▶ [O que se pede] Reescreva como lista numerada as linhas abaixo, da linha que contém "schuf eine vertrauensvolle" até a linha que contém "ANRUFEN (+49 174 8890896)", inclusive, sem as linhas em branco. Deixe as imagens fora da resposta.
:::::
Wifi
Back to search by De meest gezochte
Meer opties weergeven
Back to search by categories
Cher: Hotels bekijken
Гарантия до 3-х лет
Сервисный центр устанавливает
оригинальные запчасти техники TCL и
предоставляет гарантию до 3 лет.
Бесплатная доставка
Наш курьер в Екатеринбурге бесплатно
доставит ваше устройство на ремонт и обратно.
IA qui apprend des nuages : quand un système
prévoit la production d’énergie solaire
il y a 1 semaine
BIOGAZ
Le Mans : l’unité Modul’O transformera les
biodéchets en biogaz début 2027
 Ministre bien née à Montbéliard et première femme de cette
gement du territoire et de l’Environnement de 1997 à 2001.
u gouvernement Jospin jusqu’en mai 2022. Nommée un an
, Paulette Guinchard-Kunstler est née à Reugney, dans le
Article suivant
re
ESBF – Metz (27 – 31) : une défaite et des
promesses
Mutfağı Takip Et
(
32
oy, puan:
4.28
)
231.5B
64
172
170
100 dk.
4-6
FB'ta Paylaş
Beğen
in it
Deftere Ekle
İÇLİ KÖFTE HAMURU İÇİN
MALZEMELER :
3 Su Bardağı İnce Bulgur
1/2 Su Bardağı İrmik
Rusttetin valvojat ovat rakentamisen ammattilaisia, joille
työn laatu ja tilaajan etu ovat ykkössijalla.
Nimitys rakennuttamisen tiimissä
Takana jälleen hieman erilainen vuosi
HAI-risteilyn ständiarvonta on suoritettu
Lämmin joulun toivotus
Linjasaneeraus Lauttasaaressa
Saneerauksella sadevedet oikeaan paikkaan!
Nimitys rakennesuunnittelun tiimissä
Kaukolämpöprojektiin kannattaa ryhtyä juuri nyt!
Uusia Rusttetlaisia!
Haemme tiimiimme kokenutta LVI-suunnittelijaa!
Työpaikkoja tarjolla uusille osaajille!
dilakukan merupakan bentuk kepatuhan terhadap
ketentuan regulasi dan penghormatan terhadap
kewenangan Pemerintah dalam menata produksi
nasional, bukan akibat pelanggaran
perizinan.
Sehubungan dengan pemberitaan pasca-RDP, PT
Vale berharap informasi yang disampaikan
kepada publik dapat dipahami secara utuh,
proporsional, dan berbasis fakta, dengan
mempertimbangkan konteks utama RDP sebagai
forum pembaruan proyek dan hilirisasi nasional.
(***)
:::::
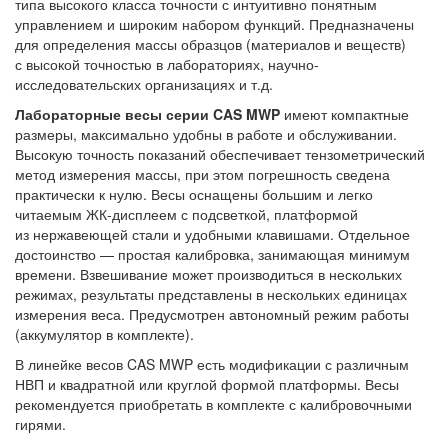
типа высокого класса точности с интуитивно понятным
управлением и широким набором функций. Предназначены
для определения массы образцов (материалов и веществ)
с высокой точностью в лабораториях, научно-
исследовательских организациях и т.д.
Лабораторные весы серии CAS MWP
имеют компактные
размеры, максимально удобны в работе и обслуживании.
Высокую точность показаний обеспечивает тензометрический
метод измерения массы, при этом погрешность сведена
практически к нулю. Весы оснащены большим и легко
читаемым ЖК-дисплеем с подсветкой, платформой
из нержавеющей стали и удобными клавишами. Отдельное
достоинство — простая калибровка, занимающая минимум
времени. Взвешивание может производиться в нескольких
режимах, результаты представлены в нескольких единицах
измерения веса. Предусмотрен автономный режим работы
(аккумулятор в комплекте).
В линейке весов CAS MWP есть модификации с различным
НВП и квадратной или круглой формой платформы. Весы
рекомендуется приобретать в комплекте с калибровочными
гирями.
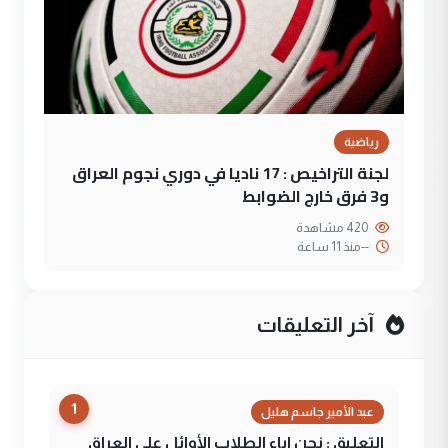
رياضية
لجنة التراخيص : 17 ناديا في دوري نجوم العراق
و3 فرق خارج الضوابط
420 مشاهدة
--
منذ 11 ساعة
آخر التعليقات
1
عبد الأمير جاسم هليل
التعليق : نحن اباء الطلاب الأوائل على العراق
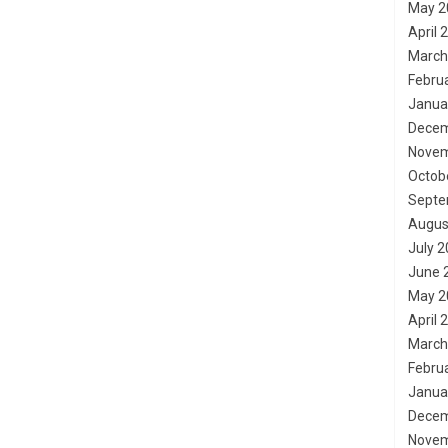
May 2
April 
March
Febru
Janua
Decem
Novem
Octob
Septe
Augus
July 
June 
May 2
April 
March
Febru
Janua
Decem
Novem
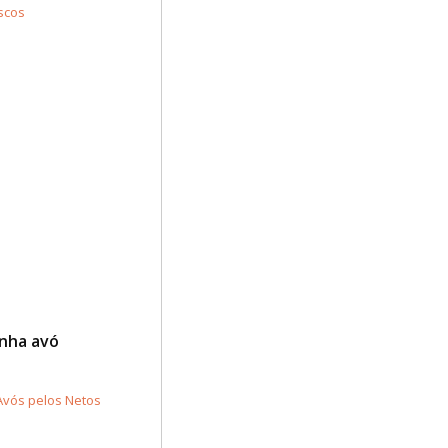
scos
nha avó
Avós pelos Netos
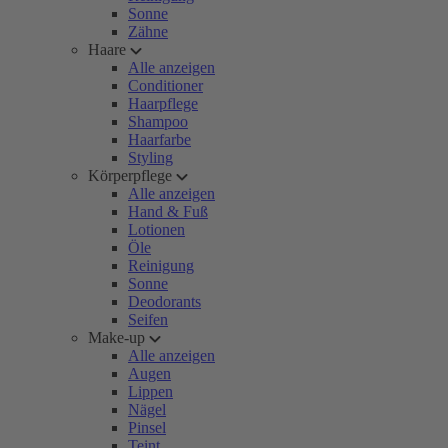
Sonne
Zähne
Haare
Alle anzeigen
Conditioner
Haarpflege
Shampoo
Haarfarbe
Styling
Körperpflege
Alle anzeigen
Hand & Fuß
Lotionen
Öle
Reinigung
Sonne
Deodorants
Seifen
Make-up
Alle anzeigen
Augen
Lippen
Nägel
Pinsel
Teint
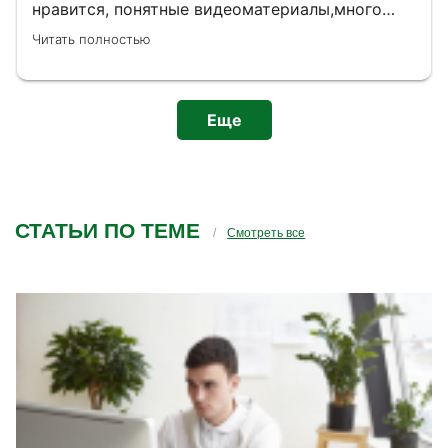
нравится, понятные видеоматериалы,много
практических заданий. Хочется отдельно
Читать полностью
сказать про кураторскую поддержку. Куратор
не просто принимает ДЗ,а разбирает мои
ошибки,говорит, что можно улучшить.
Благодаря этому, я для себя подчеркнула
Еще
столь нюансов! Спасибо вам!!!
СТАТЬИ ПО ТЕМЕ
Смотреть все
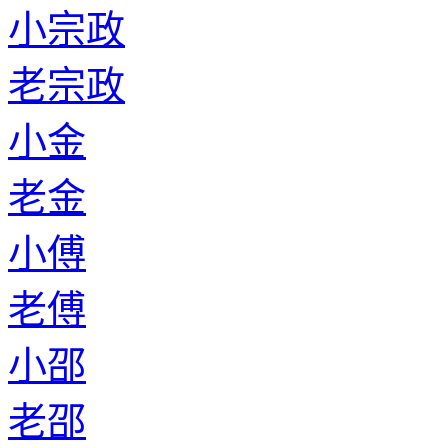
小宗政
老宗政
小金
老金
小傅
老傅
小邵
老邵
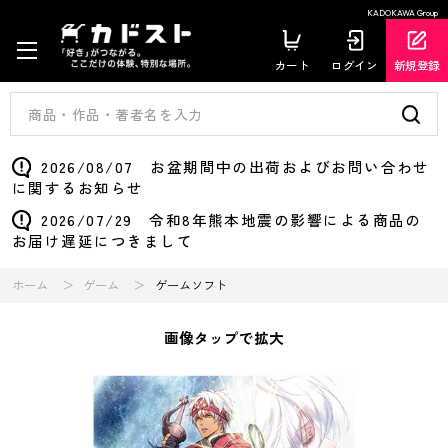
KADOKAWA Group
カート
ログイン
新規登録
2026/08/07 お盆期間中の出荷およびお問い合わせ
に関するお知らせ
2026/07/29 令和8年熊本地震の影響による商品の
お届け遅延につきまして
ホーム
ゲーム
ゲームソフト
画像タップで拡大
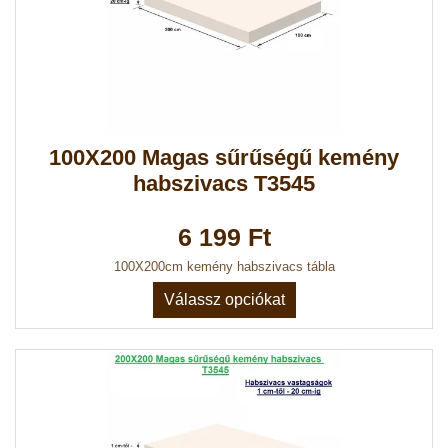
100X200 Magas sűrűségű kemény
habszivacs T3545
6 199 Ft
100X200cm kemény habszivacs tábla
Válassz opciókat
:::::
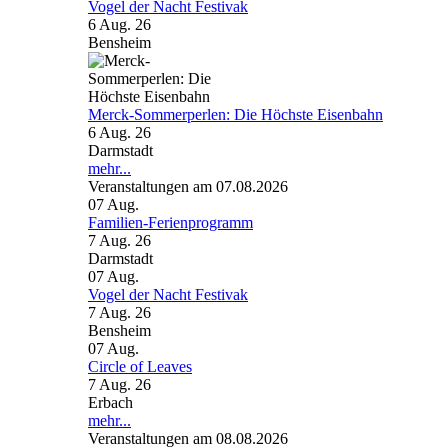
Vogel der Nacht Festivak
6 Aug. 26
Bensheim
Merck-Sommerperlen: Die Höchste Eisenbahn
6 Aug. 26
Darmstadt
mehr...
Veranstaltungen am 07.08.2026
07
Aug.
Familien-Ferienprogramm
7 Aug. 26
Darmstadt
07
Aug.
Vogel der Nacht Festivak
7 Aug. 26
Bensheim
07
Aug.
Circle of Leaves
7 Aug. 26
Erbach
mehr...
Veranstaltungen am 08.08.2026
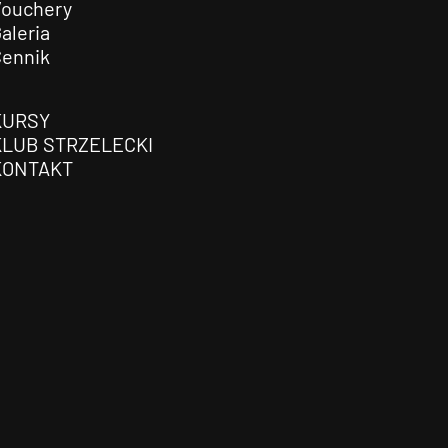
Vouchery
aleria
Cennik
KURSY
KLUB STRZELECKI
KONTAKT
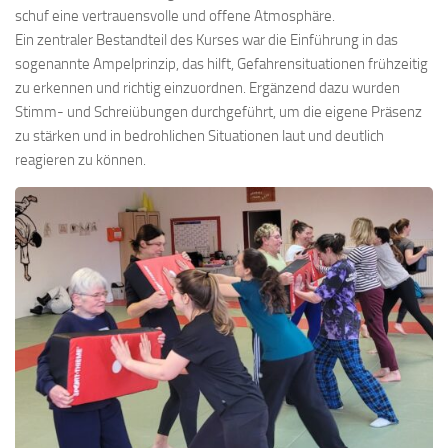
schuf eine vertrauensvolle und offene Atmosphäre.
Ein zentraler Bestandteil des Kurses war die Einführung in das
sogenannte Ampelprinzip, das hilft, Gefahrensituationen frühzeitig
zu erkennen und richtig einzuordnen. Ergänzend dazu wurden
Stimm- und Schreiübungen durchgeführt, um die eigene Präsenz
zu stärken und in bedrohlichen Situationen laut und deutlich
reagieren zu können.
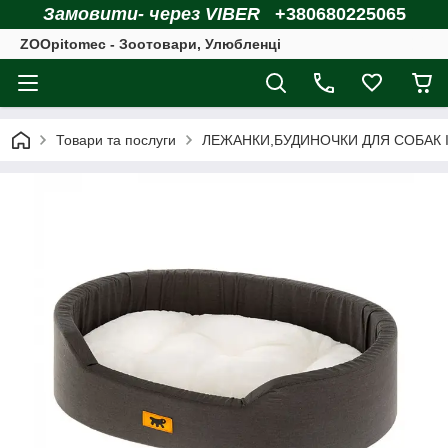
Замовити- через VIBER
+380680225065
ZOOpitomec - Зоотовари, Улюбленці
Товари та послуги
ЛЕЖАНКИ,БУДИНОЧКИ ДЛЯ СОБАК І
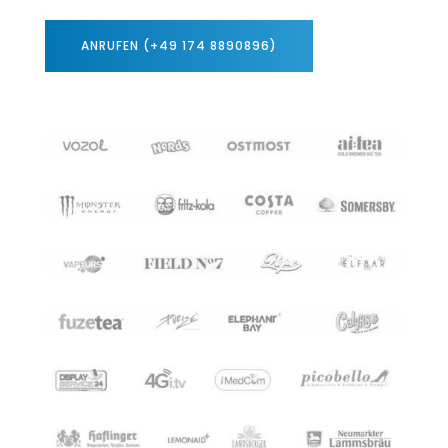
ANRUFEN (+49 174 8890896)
:::::
▶ [Resultado do exercício]
1. schuf eine vertrauensvolle und offene Atmosphäre.
2. Ein zentraler Bestandteil des Kurses war die Einführung in das
3. sogenannte Ampelprinzip, das hilft, Gefahrensituationen frühzeitig
4. zu erkennen und richtig einzuordnen. Ergänzend dazu wurden
5. Stimm- und Schreiübungen durchgeführt, um die eigene Präsenz
6. zu stärken und in bedrohlichen Situationen laut und deutlich
7. reagieren zu können.
8. Замовити- через VIBER
9. +380680225065
10. ZOOpitomec - Зоотовари, Улюбленці
11. Товари та послуги
12. ЛЕЖАНКИ,БУДИНОЧКИ ДЛЯ СОБАК І
13. ANRUFEN (+49 174 8890896)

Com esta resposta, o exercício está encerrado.